I have no sense for how long they talked. Muh’Deah touched her braid and finished it. I watched, fascinated. Then I noticed that Mr. Neighbor Man was also staring. Muh’Deah’s lean fingers, taut with age and strength, moved quickly, working her hair into a simple braid, while she tried to remain polite. Suddenly she dropped the completed work and made moves to stand. Mr. Neighbor Man struggled to be gentlemanly, despite his arrival without notice, despite his more-than-mouthwash smell, and helped her. Again, I can’t remember what Muh’Deah said but she ushered him out and made sure to put the locks on the door.

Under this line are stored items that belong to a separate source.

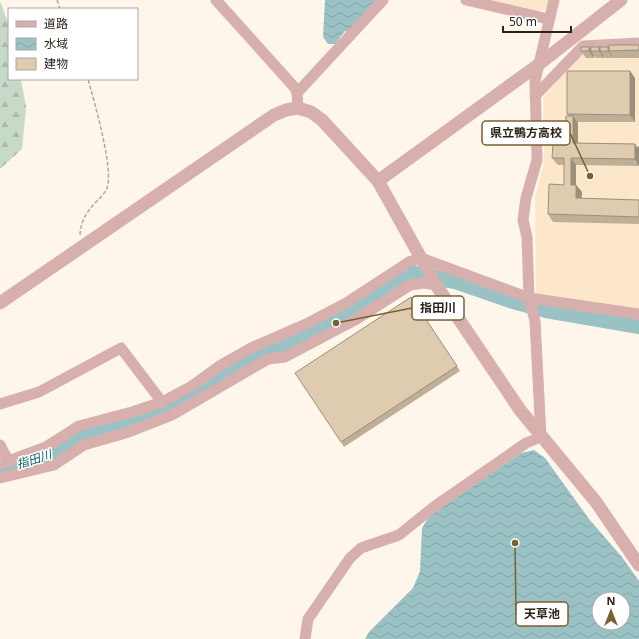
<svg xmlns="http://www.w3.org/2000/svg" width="639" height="639" font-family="'Noto Sans','Noto Sans JP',sans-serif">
	<defs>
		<pattern id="forest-firs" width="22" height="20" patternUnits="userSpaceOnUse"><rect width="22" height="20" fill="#c7d9c7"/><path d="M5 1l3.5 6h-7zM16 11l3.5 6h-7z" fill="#abbaaa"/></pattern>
		<pattern id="water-waves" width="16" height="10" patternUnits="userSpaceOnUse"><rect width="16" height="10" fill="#9ac2c5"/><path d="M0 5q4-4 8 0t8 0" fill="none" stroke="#85a6a8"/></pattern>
	</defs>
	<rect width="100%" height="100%" fill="#fef6ea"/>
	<g fill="#fce7cb">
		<path d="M482,0H550L545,10L539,12Z"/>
		<path d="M639,46V311L536,296L535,198L543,166L544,147L543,99L582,49Z"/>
	</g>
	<path fill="url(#forest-firs)" d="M0,1L9,25V79H21L26,107L22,149L0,169Z"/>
	<g fill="url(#water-waves)" fill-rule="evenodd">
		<path d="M325,0H376L348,32L345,31L335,44H328L323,37Z"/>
		<path d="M534,450L545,458L589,519L622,557L639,581V639H365L369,632L413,588L420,571L422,528L430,515L521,453ZM599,599H623V623H599Z"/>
	</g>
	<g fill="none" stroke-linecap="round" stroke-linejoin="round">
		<path stroke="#9ac2c5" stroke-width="16" d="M0,470L50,456L83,434L159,414L200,392L258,355L336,323L409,273L455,281L513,301L546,310L639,326"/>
		<g stroke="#b1a99d" stroke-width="1.5" stroke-dasharray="4 2" stroke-linecap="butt">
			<path d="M57,0L60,9"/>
			<path d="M80,235C81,220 87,211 98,200C101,197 105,193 107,188C114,169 94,101 88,79"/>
		</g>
		<g stroke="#d7b0ae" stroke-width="11">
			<path d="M216,0L295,88L297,93L298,108"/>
			<path d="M466,0L548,19"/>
			<path d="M297,93L383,0"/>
			<path d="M535,96L583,46L639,43"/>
			<path d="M0,404L39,392L121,348L162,402"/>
			<path d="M0,445L9,462"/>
			<path d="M0,464L46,447L79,426L132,412L162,402L192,386L221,365L251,348L306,324L346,303L409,262L421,258L529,298L639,314"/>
			<path d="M0,478L54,465L84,445L129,432L172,415L268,359L285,357L355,320L410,285L424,283L436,285"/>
			<path d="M305,639L308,619L350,558L361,548L399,535L435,506L526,443L541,437L535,321L529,298L527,237L523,220L526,198L537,160L535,81L554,0"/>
		</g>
		<g stroke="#d7b0ae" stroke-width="13">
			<path d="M378,181L538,65L621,0"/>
			<path d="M0,303L274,115L286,110L298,108L311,112L322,120L378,181L436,285L520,410L596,502L639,565"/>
		</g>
	</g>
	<g fill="#c0af97">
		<path d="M639,45V58H614L613,57V58H605L604,56V58H596L594,56V58H586L581,51L599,47L600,48L608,47L609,48Z"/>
		<path d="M630,71L635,78V122H577L578,123V143L635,144L638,149L639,147V166L576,165V185L582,192L581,198L639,200V224L553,222L548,214L564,185V165H558L552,158L555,143L554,142L565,131L568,116L567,114Z"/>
		<path d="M411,297L460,371L344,447L341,442Z"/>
	</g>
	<g fill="#9c8f7b">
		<path d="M589,47L592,51H591L594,56V58L589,51Z"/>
		<path d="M599,47L601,51H600L604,56V58L599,51Z"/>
		<path d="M608,47L610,51H609L613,57V58L608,51Z"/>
		<path d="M630,71L635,78V122L630,115Z"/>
		<path d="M573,116L578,123V151L573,143Z"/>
		<path d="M635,144L639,150L638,164L635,159Z"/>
		<path d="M571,158L576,165V192L571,185Z"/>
		<path d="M576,185L582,192L581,205L576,198Z"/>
	</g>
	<g fill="#dfccb0" stroke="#9c8f7b">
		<path d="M609,45H639V50L609,51Z"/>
		<rect x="581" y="47" width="8" height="4"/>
		<rect x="591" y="47" width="8" height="4"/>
		<rect x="600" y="47" width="8" height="4"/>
		<path d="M567,71H630V115L567,114Z"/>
		<path d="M566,116H573V143L635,144V159L571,158V185H576V198L639,200V217L548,214L549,184L564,185V158H552L553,143H562L554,142L555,131H565Z"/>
		<rect x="638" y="147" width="1" height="17"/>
		<path d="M411,297L457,366L341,442L295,373Z"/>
	</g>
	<g text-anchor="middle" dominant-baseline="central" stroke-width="3" stroke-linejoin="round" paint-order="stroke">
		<g font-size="12" font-style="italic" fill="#0c6165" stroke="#fff">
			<text transform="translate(34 459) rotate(-18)">指田川</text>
		</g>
	</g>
	<path fill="none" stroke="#786131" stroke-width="1.5" d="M590 176L570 133M336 323L412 308M515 543L516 614"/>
	<g fill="#786131" stroke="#fff" stroke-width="1.5">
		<circle cx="590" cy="176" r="4"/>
		<circle cx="336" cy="323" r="4"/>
		<circle cx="515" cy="543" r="4"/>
	</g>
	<g fill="#fff" stroke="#786131" stroke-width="1.5">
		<rect x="482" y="121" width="88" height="24" rx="4"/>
		<rect x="412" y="296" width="52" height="24" rx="4"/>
		<rect x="516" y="602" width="52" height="24" rx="4"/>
	</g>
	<g font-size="12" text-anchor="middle" font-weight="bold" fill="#2b2318">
		<text x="526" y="137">県立鴨方高校</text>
		<text x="438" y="312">指田川</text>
		<text x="542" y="618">天草池</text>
	</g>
	<rect x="8" y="8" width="130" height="72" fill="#ffffff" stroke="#aaa7a3"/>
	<rect x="16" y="21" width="20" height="6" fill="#d7b0ae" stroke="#aaa7a3"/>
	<text x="44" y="28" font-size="12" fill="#2b2318">道路</text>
	<rect x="16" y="38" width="20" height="12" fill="url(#water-waves)" stroke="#aaa7a3"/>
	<text x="44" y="48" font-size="12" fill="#2b2318">水域</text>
	<rect x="16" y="58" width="20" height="12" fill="#dfccb0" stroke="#aaa7a3"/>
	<text x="44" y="68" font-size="12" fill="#2b2318">建物</text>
	<g transform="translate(611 611)"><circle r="19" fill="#ffffff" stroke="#aaa7a3"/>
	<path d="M0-3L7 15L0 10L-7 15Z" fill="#786131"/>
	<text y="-6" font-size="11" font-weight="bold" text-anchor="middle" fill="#2b2318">N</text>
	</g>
	<path d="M503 26v6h68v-6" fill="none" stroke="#2b2318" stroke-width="2"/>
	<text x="509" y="26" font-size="12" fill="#2b2318" stroke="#ffffff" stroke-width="3" paint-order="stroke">50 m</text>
</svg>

After wiping my face free of any more biscuit and jelly crumbs, Muh’Deah pushed me down the hallway to her bedroom, hand on my shoulder. She made me say my prayers then held on to my arm as I climbed into her bed. It was a child’s heaven—all white sheets, a thick cushy mattress, with equally fluffy pillows and comforter, and love. The kind of love that leaves you with your eyes wide, that shares colors with you, encourages you to be more than she could, and the kind of love that lets you protect her as she protects you.